But he thinks it's likely his college-age daughter exchanges tunes from
Internet file-sharing programs.
So he was incensed when a confidential source told his office
that
there was child pornography - lots of it - to be found by simply typing
Britney's name on such services as Kazaa or Morpheus, Internet sites
known
for facilitating music-file trading. The Suffok County, New York,
district
attorney then mounted an investigation, which led to the indictment of
12
people for possessing and promoting child pornography.
"I could have used the full resources of my 150 prosecutors
working
eight hours a day to prosecute because there is so much of it," says
Mr.
Spota.
The problem is just now coming to the attention of
law-enforcement
officials from Wyoming to Long Island. Prosecutors are serving up
indictments. Federal agents are actively working on leads and
anticipating
their own indictments. Earlier this month, the Senate Judiciary
Committee
heard testimony that the programs represent "a major growth area" for
the
distribution of child porn. And grass-roots groups are clamoring for
more
controls, especially a requirement that file-sharing software providers
obtain parental permission before minors can download.
Because of the nature of the Internet, it's hard to quantify
the
problem. But reports of child porn in shared files have jumped up to
400
percent a year recently, according to National Center for Missing and
Exploited Children (NCMEC) in Washington, which acts as a clearinghouse
for
child-porn tips. And since 2001 the center has received 1,500 reports
of
child porn in shared files, out of 152,000 leads annually.
"The titles [of shared files, such as 'Britney'] are bad
enough,
but when you combine that with the natural curiosity of kids, there is
a
real risk of what they are exposed to," says Robbie Cal-laway, chairman
of
the NCMEC.
Indeed, investigators say many of the keywords that bring up
pornographic files include names such as J Lo and Mandy Moore, or words
like
"young" and "play." Mr.

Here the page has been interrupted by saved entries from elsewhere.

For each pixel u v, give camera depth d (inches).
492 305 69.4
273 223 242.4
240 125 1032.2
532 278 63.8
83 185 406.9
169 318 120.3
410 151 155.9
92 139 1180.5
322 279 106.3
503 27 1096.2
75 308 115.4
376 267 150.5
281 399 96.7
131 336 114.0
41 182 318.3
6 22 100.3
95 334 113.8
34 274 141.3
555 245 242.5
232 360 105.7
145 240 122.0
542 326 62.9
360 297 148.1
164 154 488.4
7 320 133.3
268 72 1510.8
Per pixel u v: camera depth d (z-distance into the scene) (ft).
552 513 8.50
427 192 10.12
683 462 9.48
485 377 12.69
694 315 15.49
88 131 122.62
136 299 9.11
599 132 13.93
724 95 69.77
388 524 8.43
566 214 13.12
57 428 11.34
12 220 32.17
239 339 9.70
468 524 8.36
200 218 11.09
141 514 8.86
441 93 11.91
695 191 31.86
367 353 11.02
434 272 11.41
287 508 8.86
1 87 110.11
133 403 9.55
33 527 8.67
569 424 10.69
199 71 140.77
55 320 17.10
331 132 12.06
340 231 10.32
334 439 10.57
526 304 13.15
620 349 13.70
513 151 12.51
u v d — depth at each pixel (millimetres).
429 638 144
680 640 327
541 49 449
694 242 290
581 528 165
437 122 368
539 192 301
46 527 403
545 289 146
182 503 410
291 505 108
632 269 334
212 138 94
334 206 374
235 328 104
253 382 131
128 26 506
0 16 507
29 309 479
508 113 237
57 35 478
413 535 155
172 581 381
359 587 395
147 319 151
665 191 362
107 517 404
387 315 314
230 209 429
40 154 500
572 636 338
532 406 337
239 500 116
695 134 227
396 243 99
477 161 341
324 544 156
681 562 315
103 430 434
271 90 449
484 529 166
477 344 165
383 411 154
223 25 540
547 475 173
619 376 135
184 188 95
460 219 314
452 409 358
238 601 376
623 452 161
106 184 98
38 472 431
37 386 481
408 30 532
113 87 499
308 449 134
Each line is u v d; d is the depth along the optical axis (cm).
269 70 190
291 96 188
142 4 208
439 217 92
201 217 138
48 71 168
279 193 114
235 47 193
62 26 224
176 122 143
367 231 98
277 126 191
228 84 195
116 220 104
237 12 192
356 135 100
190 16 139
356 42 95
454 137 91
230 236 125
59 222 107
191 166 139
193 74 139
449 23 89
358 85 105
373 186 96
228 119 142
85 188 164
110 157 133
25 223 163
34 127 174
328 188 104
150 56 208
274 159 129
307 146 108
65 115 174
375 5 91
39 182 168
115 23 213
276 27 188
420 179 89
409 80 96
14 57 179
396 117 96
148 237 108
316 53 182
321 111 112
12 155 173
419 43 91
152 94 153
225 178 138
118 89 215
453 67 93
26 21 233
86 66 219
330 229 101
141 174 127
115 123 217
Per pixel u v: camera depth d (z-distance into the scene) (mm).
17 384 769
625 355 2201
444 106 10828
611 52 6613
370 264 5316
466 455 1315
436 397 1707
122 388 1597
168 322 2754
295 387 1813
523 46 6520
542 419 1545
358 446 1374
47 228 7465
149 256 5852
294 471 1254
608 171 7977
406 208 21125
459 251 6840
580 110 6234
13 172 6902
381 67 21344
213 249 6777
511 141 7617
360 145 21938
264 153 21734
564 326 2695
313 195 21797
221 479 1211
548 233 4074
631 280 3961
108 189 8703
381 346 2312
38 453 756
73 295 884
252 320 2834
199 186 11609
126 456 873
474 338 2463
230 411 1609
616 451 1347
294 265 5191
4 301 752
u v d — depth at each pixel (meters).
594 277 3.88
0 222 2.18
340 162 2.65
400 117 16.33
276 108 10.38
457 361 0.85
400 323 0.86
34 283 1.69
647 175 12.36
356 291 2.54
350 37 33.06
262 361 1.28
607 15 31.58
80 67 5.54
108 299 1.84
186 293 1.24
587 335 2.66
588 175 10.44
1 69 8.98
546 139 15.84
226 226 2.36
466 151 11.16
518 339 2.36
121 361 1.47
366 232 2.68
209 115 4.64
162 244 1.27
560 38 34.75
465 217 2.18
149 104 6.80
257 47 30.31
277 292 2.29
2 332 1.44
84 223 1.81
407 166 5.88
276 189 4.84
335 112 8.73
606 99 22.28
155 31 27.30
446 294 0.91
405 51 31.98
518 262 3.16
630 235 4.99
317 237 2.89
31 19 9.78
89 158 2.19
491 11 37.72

Callaway, who is also president of the Boys and
Girls Clubs of America, recently saw a dramatic demonstration of those
cues.
An agent typed in "Boys and Girls Clubs" on a file-sharing site. "It
had
nothing to do with us," Callaway says of the pornography that came
up.
The search for the culprits
Police are preparing to track down offenders. Last week in
Connecticut, computer expert Detective Michael Sullivan of Naperville,
Ill.,
taught colleagues from Portland, Ore., South Bend, Ind., Cape Cod, New
York
City, and elsewhere how to understand the "peer to peer" (P2P) shared
files
and identify offenders.
The file-sharing networks have attracted pedophiles because of
a
perception that it's harder to be identified through them. "They think
there
is far less risk, they leave fewer fingerprints," says
Callaway.
But trained investigators say they can find offenders.
Recently the
Wyoming division of criminal investigation arrested a man trading child
porn
on a file-sharing network. "One of the comments he made was that he
uses P2P
because there are a lot of cops out there on chat rooms and he thought
it
provided some extra anonymity," says Flint Waters, the lead agent for
the
state's Internet Crimes Against Children unit.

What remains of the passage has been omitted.